Despite enduring prolonged losses, Lin Yu stated he would continue waiting for a right-side trading opportunity. Another investor, Yu Lan, shared, "The Hang Seng Tech Index represents China's most advanced productive forces. If you believe China can surpass the US, then the currently undervalued Hang Seng Tech Index holds significant investment value. Based on this premise, I choose to buy more as it falls."

Looking ahead, most fund managers remain optimistic about the outlook.

Li Yue believes market direction will depend on the evolution of several key variables. First, the progression of the US-Israel-Iran conflict remains a core macroeconomic variable.

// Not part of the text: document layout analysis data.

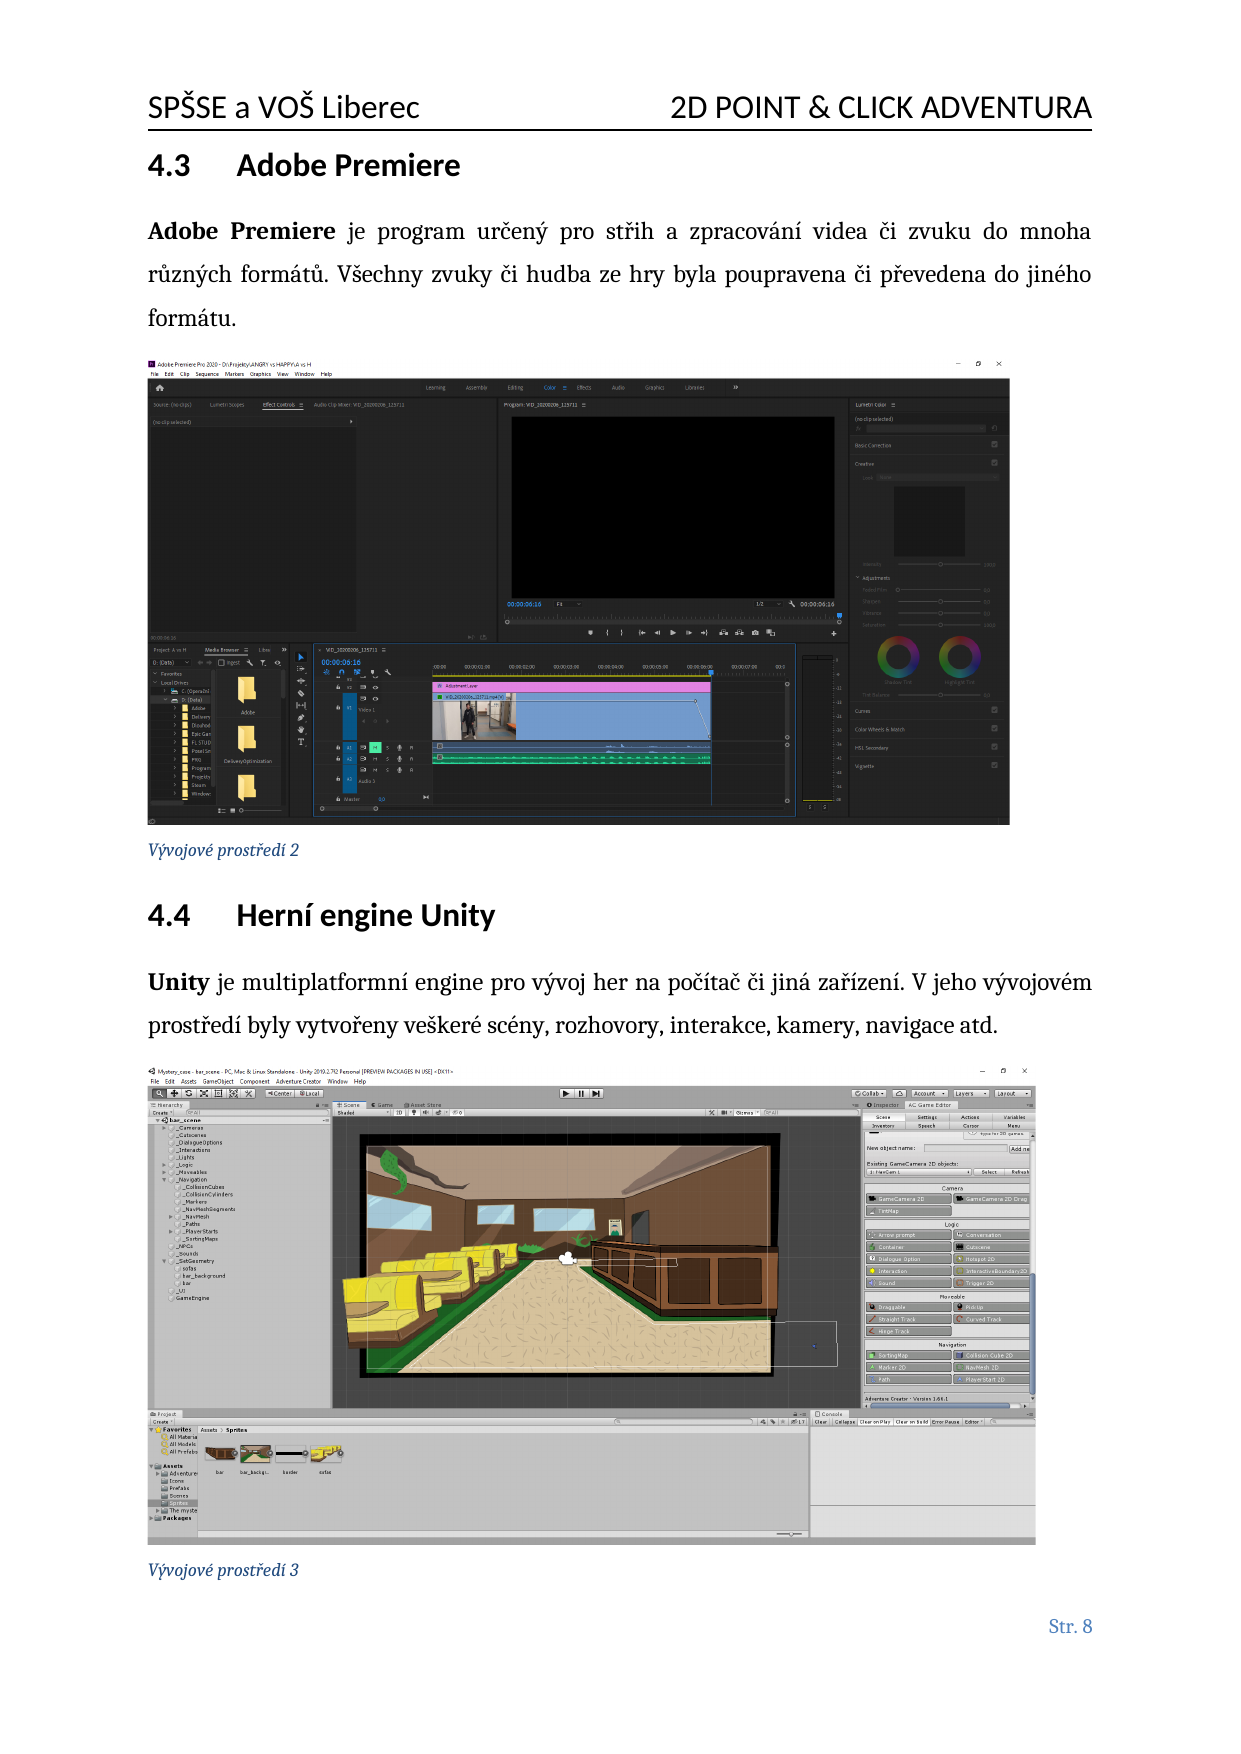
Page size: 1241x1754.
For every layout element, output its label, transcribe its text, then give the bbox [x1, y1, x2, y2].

text Vývojové prostředí 2 [148, 839, 1092, 861]
text Adobe Premiere je program určený pro střih a zpracování videa či zvuku do mnoha různých formátů. Všechny zvuky či hudba ze hry byla poupravena či převedena do jiného formátu. [148, 217, 1092, 332]
text Vývojové prostředí 3 [148, 1559, 1092, 1581]
picture [147, 1066, 1036, 1545]
text Unity je multiplatformní engine pro vývoj her na počítač či jiná zařízení. V jeho vývojovém prostředí byly vytvořeny veškeré scény, rozhovory, interakce, kamery, navigace atd. [148, 967, 1092, 1039]
text Adobe Premiere [148, 144, 1092, 184]
text Herní engine Unity [148, 894, 1092, 935]
picture [147, 359, 1010, 825]
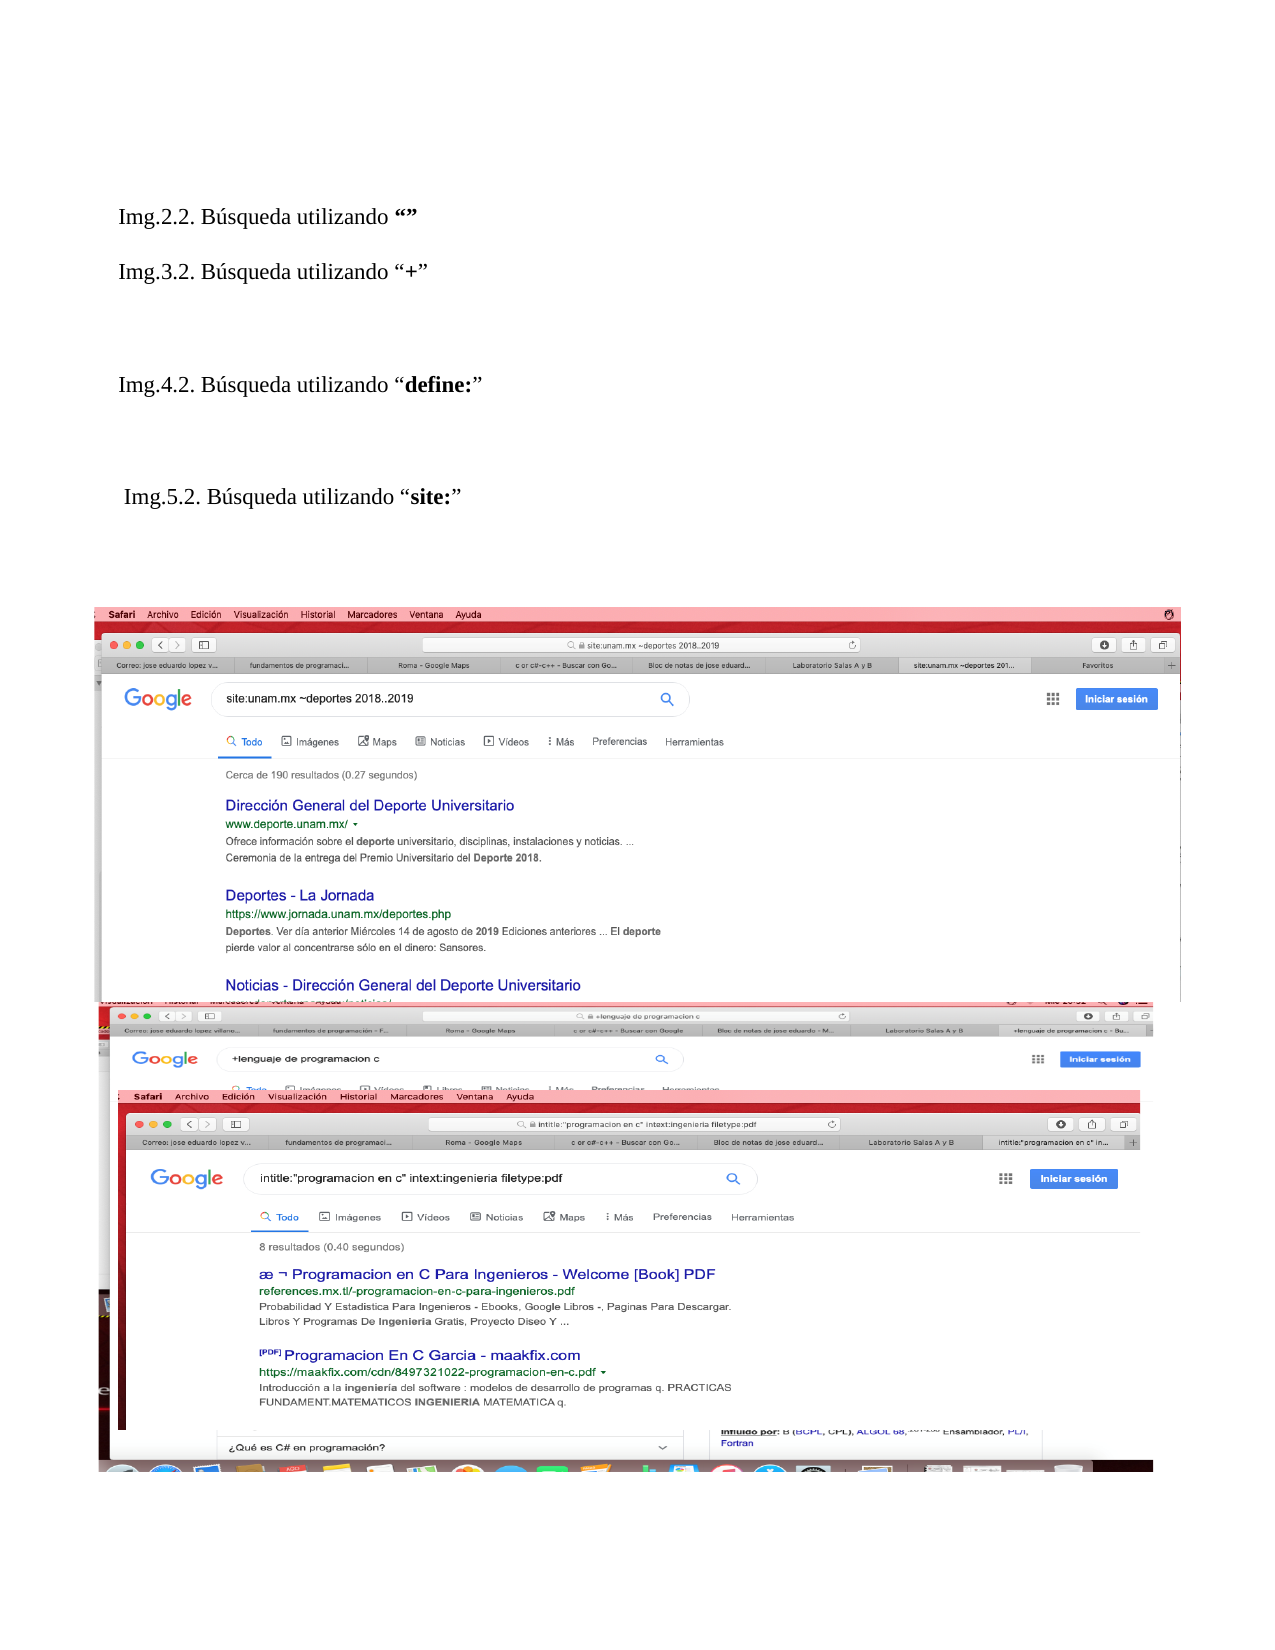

Its easing or escalation will directly impact global inflation trends and monetary policy expectations, thereby determining the scope for valuation recovery in tech stocks. Second, strong regulatory intervention in the food delivery war has been clearly signaled. The State Administration for Market Regulation publicly stated on March 25 that "the food delivery war should end," which the market interprets as positive. This is expected to alleviate profit pressure on platform companies and shift competition from "subsidy battles" back to "service and innovation." From a valuation standpoint, the Hang Seng Tech Index's current P/E ratio is at historically low levels, highlighting its medium- to long-term allocation value.

"Current market pessimism towards Hong Kong's internet sector may be excessive," analyzed Cai Ka'er in the quarterly report. "Some market concerns likely stem from temporary factors, such as the pace of large model releases or commercialization speed for certain companies, rather than a lack of long-term technological strength. As these leading companies successively release new models and gradually improve their AI application ecosystems, their technological capabilities are expected to gain fuller market validation, driving valuation recovery."

"Looking ahead to the second quarter, the Hong Kong market is likely to experience a moderate recovery, with structural opportunities more active than in the first quarter and an overall more favorable market environment. As the mainland economy steadily warms up, core demand in consumption and investment will gradually be released. Listed companies' first-quarter reports will be successively released and realized, providing solid support from marginal improvements on the profit side. Meanwhile, Hong Kong stocks have corrected sufficiently, further highlighting their cost-effectiveness. Combined with sustained southbound capital回流 into core assets, which strengthens pricing power for quality stocks, this injects strong momentum for market stabilization and recovery," said Chen Shuwei of Bocom Schroders Fund. She noted that uncertainties in Federal Reserve interest rate policy and occasional disruptions from overseas geopolitical tensions may cause阶段性波动, but these are not expected to alter the overall recovery trend.

From a medium- to long-term perspective, Yang Kun of Wanjia Fund believes that current market concerns over "internal卷式" competition and AI bubbles are already largely reflected in stock prices. The core investment logic for the sector has not fundamentally changed. After adjustments, the valuation of Hong Kong's tech sector has entered an attractive range, with safety margins gradually becoming apparent, providing a favorable window for medium- to long-term positioning. Against the backdrop of global tech industry cycle resonance, China's AI tech field possesses structural upside potential.